What he sells is the paraphernalia required to consume marijuana products. Soon, he imagines every corner store will, too, but he hopes the credibility he’s built up over the past two years in business will be to his benefit.

“I think it’s going to make it better for us, because people are going to have to use products in order to smoke it,” Sieger said. “You need vapourizers, water pipes, bongs, rolling papers — whatever people use. There’s all these different methods. People have to have a choice.”

Under the province’s proposed plan, no one younger than 19 can legally consume marijuana — the same age of majority dictating alcohol and tobacco consumption. Police will be allowed to confiscate small amounts of marijuana from minors, in tune with a provincial approach to protecting youth, focused on prevention, diversion, and harm reduction without unnecessarily bringing them into contact with the justice system.

While the Simcoe Muskoka District Health Unit had called for 21 to be the legal pot-smoking age, the organization is largely satisfied by the proposal from the province.

“On the whole, we’re very pleased about the government’s plans for strong controls,” said Dr. Lisa Simon, associate medical officer of health. “We’re happy to see the announcement of a government-owned and -controlled system for access through a subsidiarity of the LCBO and at the same time that cannabis will sold separately from alcohol by trained staff.”

Yet, there are still areas of concern. On the surface, banning pot smoking in public spaces and workplaces is a move in the right direction, Simon said, but she wonders where that will send the smokers.

“They’re saying at this point that smoking and vaping of cannabis can only be done in private settings; the only concern there is that you’re pushing all use indoors,” Simon said. “Even if it’s in a private dwelling, second- and third-hand smoke is still a concern, particularly if you live in a multi-unit dwelling — an apartment or a condo — where you don’t have a private outdoor space.”

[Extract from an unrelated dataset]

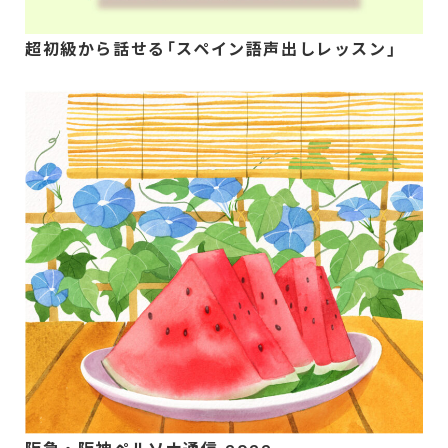
超初級から話せる「スペイン語声出しレッスン」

By 2020, 150 marijuana stores are expected to be open in the province, the first 80 of which should be operational by July 1, 2019. Online distribution will be available in Ontario as of July 2018, provided the federal government’s legalization process goes to plan.

However, by the time pot can be smoked without fear of reprisal, the governing Liberals might have been evicted from Queen’s Park. The next provincial election is in June, and the official Opposition is leery the Liberal plan won’t go up in smoke before then.

“We remain concerned about issues of public safety, including ensuring that there are strong measures to crack down on drug-impaired driving,” Laurie Scott, MPP for Haliburton-Kawartha Lakes-Brock and PC critic for community safety, said in an email. “Likewise, there have been a variety of concerns raised by public health officials and community members.”

Scott’s response was sent by the party following a request for comment from PC Leader and Simcoe North MPP Patrick Brown, who was on an international flight and unavailable, according to party press secretary Nick Bergamini.

“We are calling on the Kathleen Wynne government to ensure that law enforcement, public health and local communities are properly consulted and have the tools they need as the Liberals roll out out this proposal,” Scott continued. “Unfortunately, we don’t trust the Wynne Liberals to get this right.”